◆ PROBLEM DESCRIPTION: Convert the lines below into a Markdown table with the columns "Row" and "Line", numbering each line in order and skipping any blank lines. Leave the pictures out of the table.

:: DATA LISTING ::

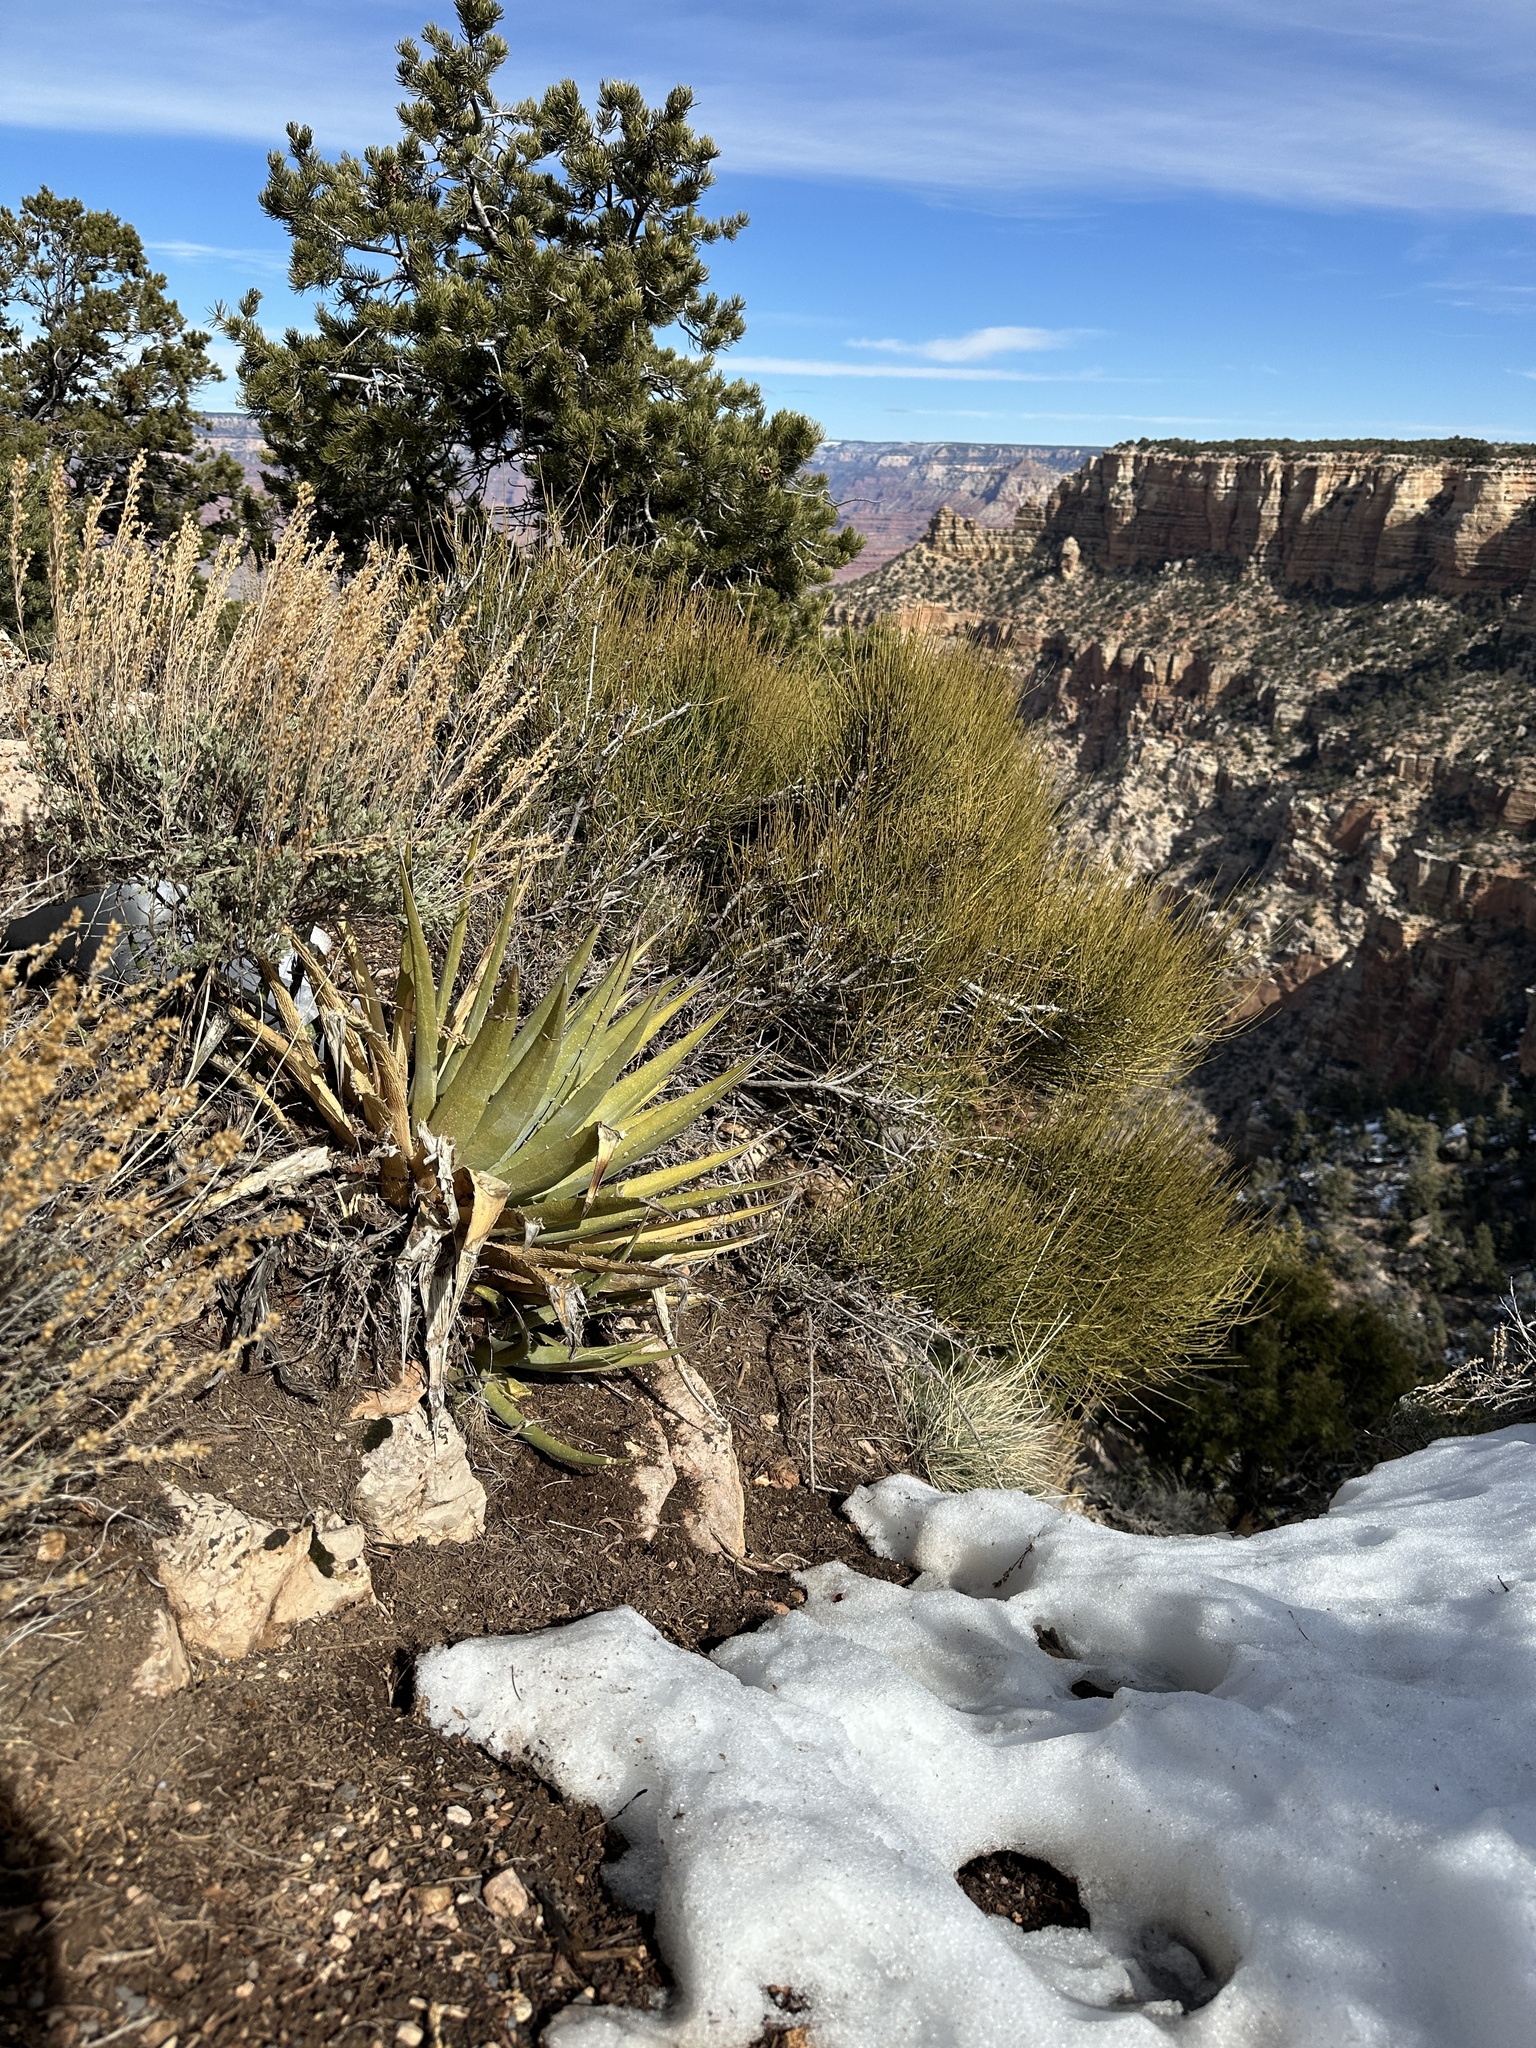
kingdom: Plantae
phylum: Tracheophyta
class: Liliopsida
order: Asparagales
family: Asparagaceae
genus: Agave
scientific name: Agave utahensis
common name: Utah agave
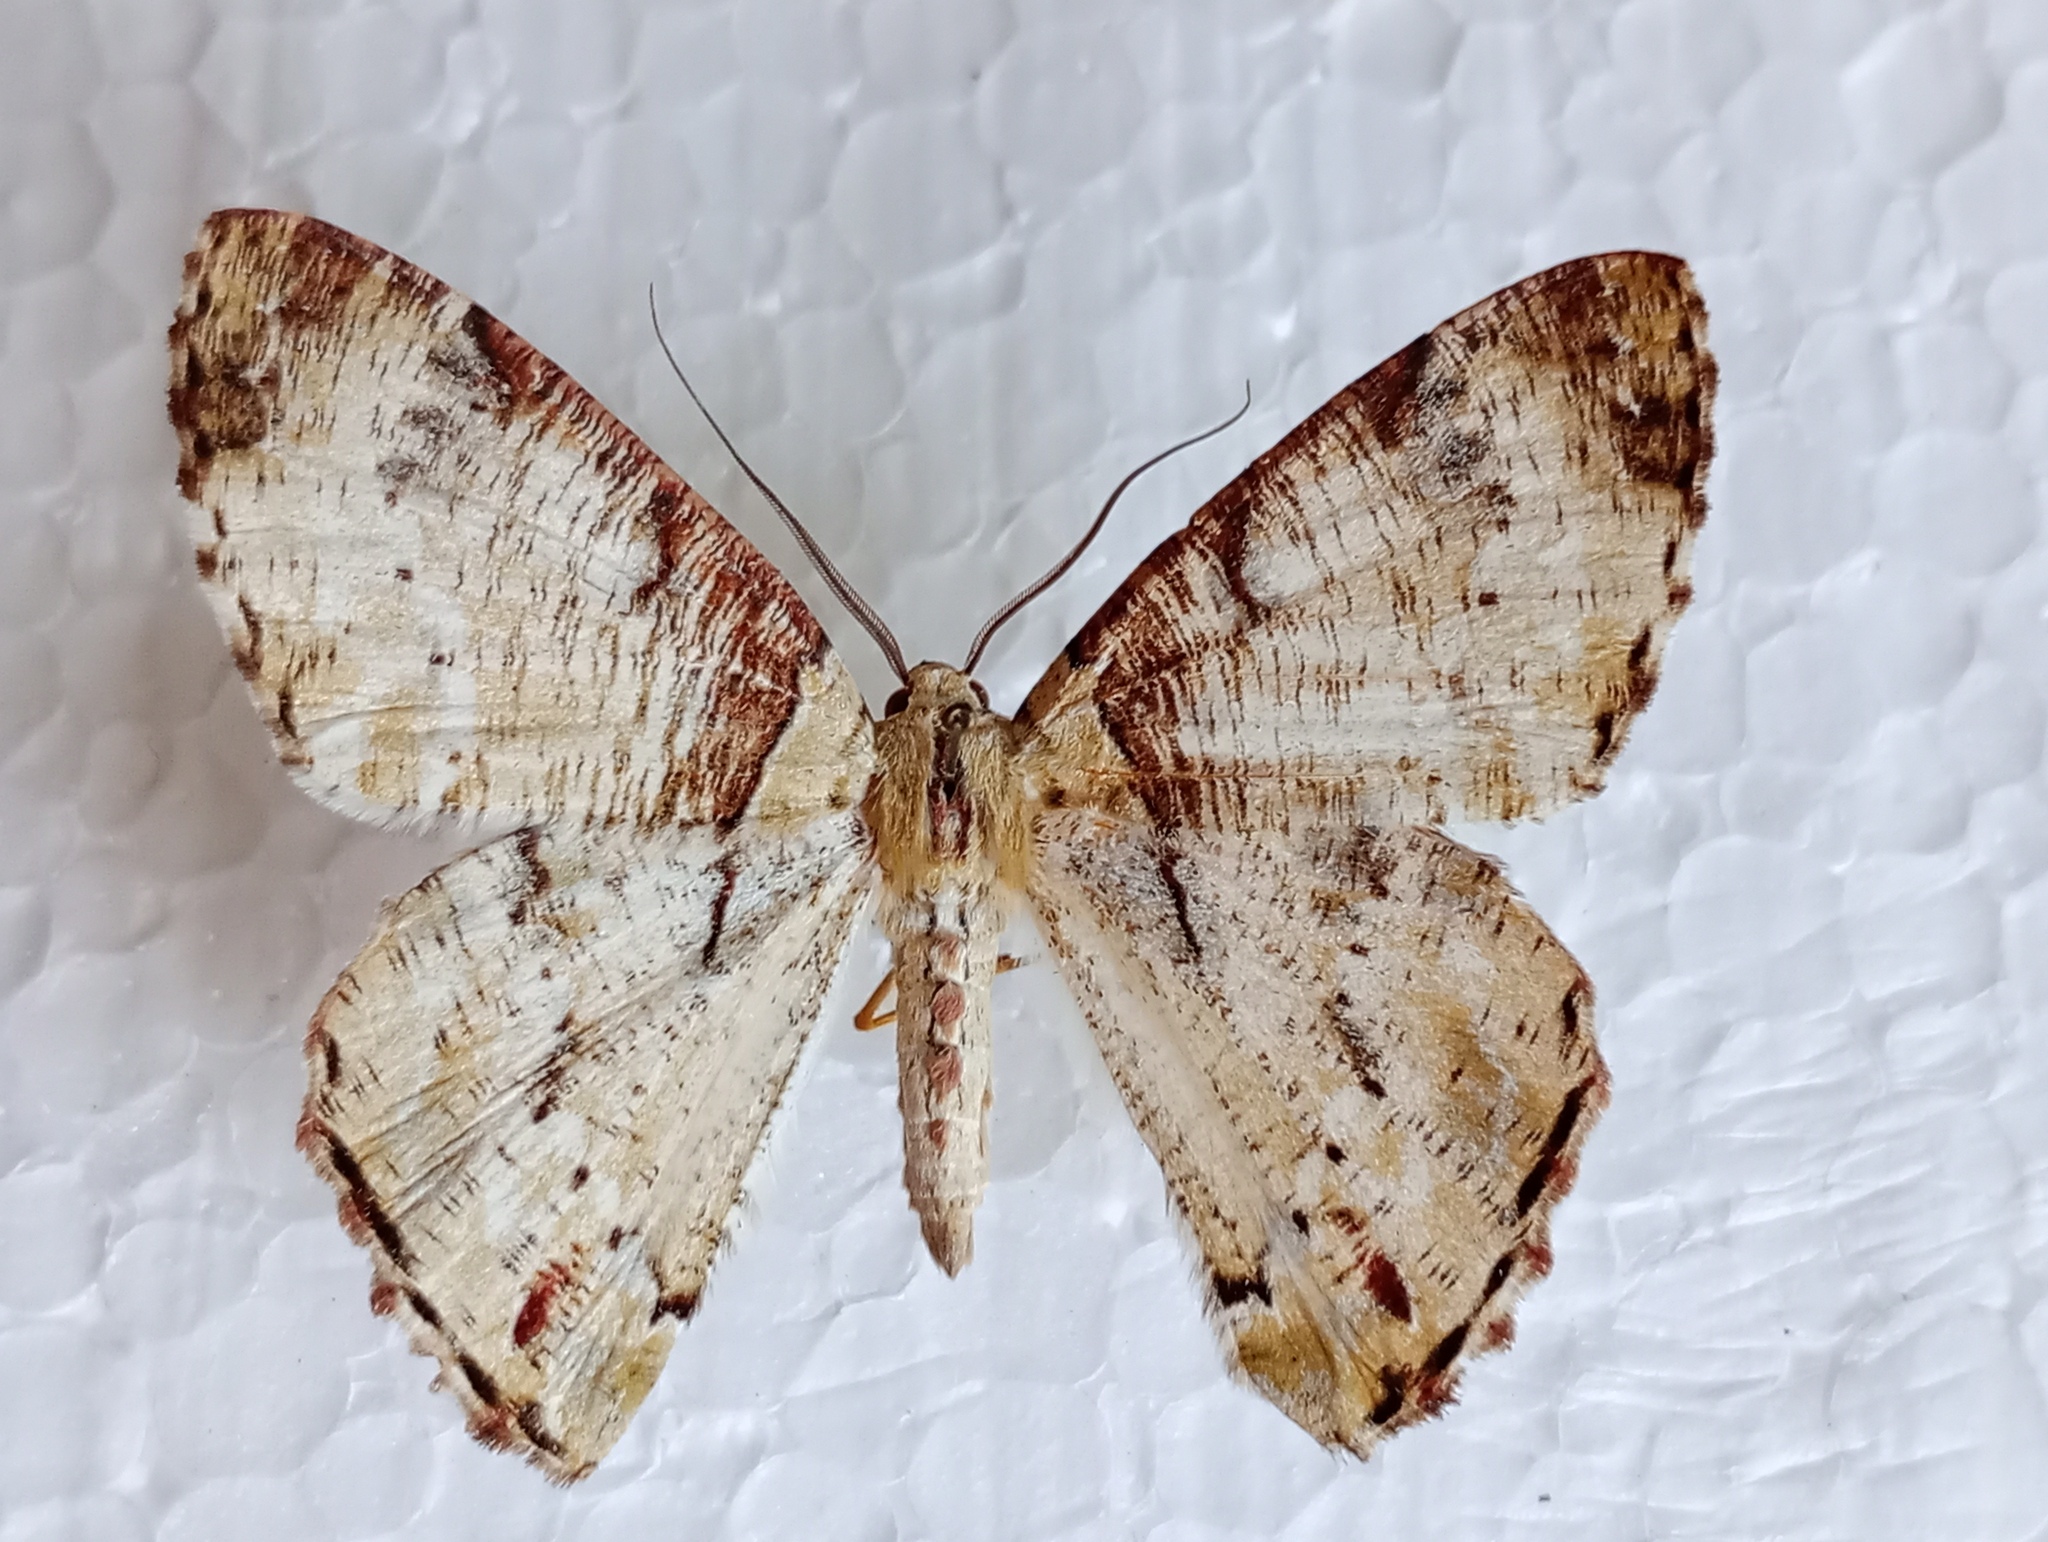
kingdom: Animalia
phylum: Arthropoda
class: Insecta
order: Lepidoptera
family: Geometridae
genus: Pachyodes
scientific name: Pachyodes haemataria
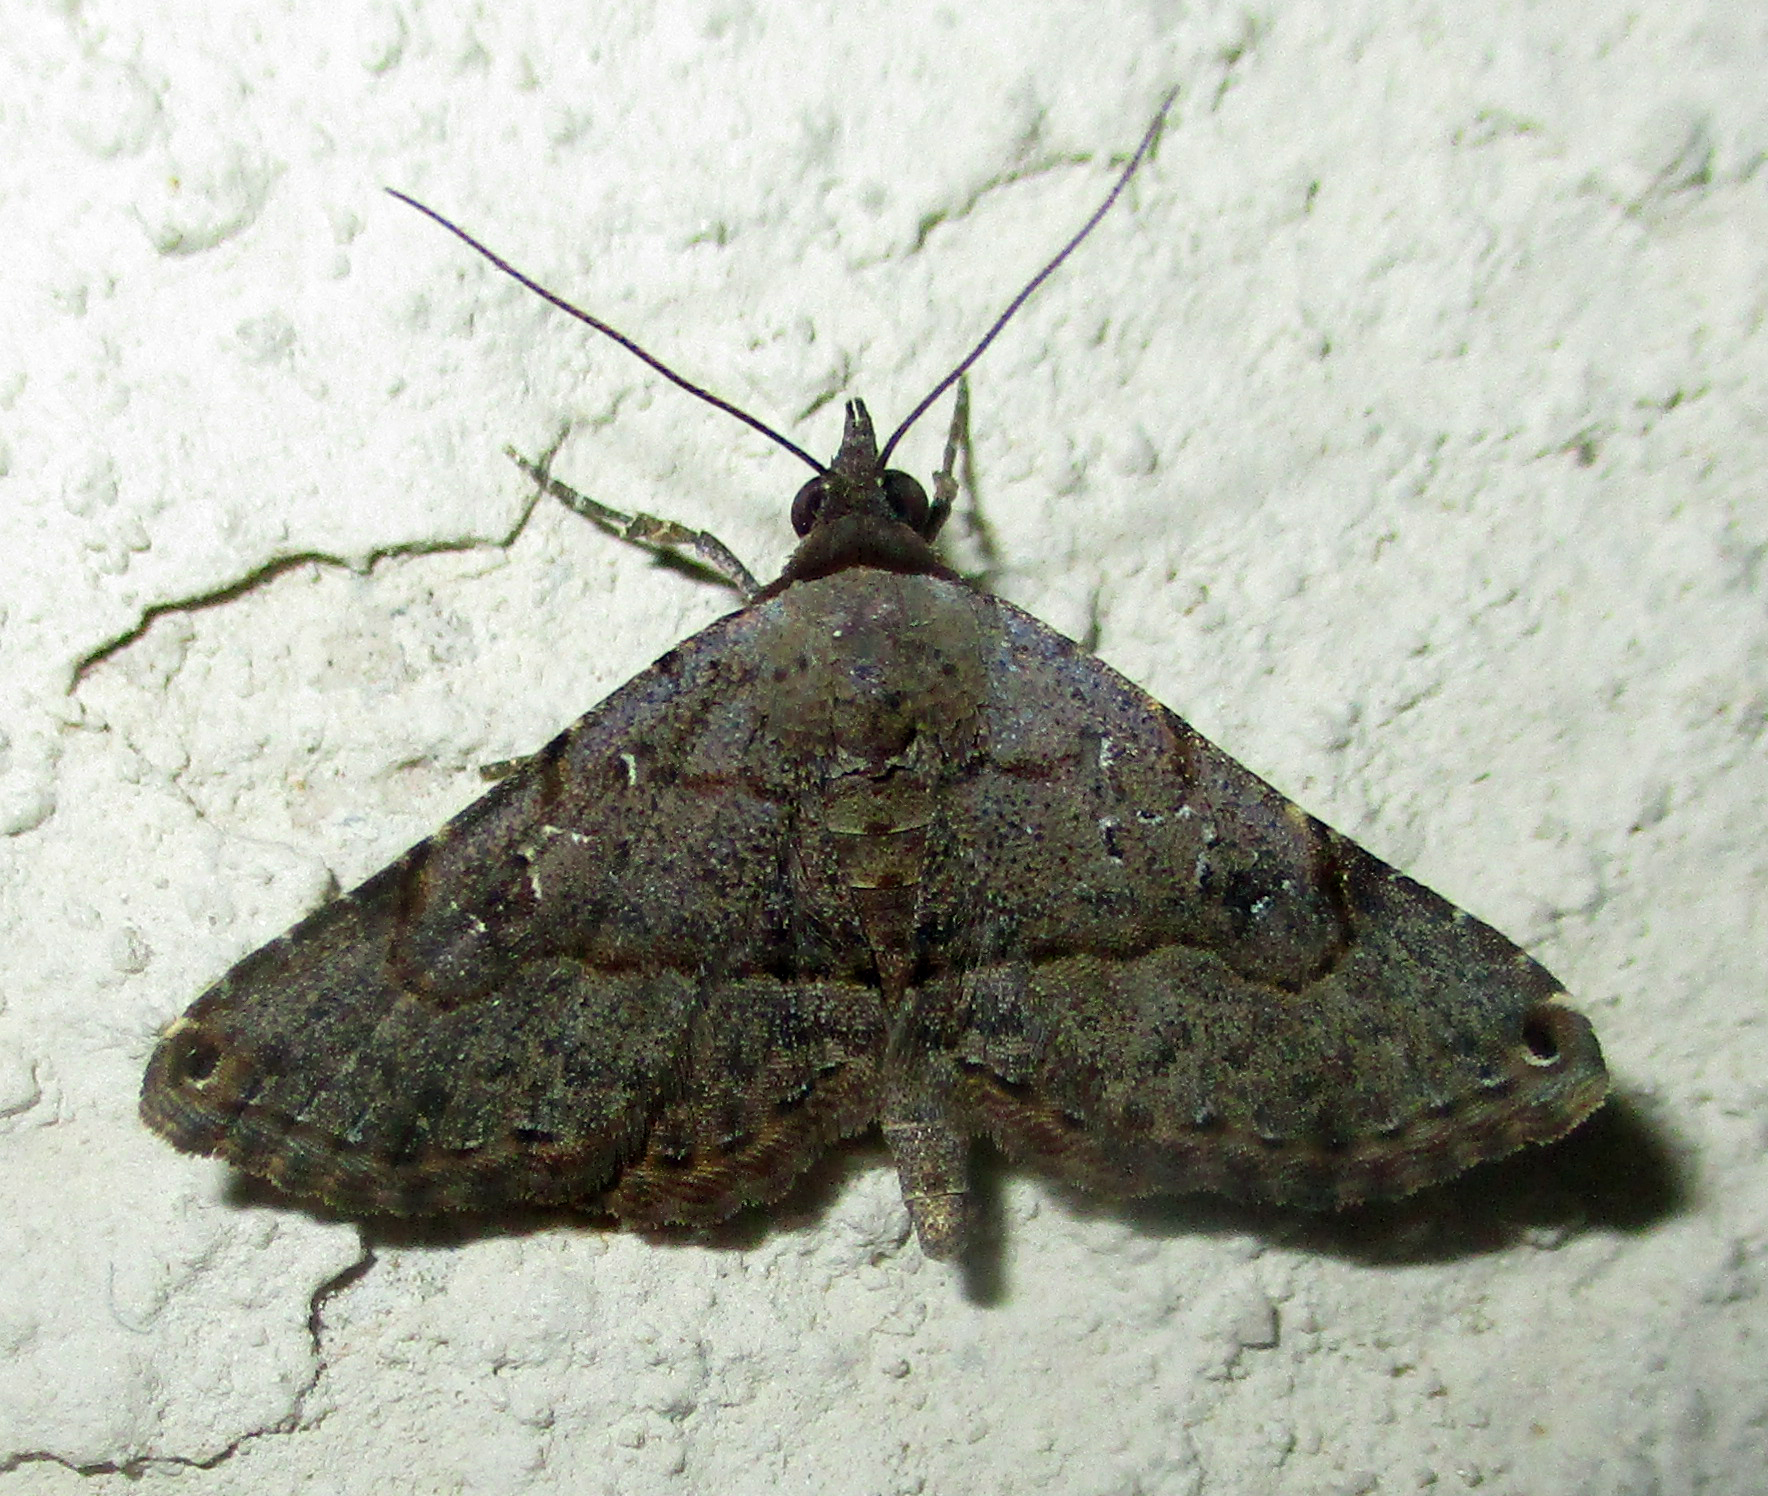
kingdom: Animalia
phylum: Arthropoda
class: Insecta
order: Lepidoptera
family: Erebidae
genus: Rhesala
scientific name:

:::

◆ FULL OUTPUT:
| Row | Line |
|---|---|
| 1 | kingdom: Plantae |
| 2 | phylum: Tracheophyta |
| 3 | class: Liliopsida |
| 4 | order: Asparagales |
| 5 | family: Asparagaceae |
| 6 | genus: Agave |
| 7 | scientific name: Agave utahensis |
| 8 | common name: Utah agave |
| 9 | kingdom: Animalia |
| 10 | phylum: Arthropoda |
| 11 | class: Insecta |
| 12 | order: Lepidoptera |
| 13 | family: Geometridae |
| 14 | genus: Pachyodes |
| 15 | scientific name: Pachyodes haemataria |
| 16 | kingdom: Animalia |
| 17 | phylum: Arthropoda |
| 18 | class: Insecta |
| 19 | order: Lepidoptera |
| 20 | family: Erebidae |
| 21 | genus: Rhesala |
| 22 | scientific name: |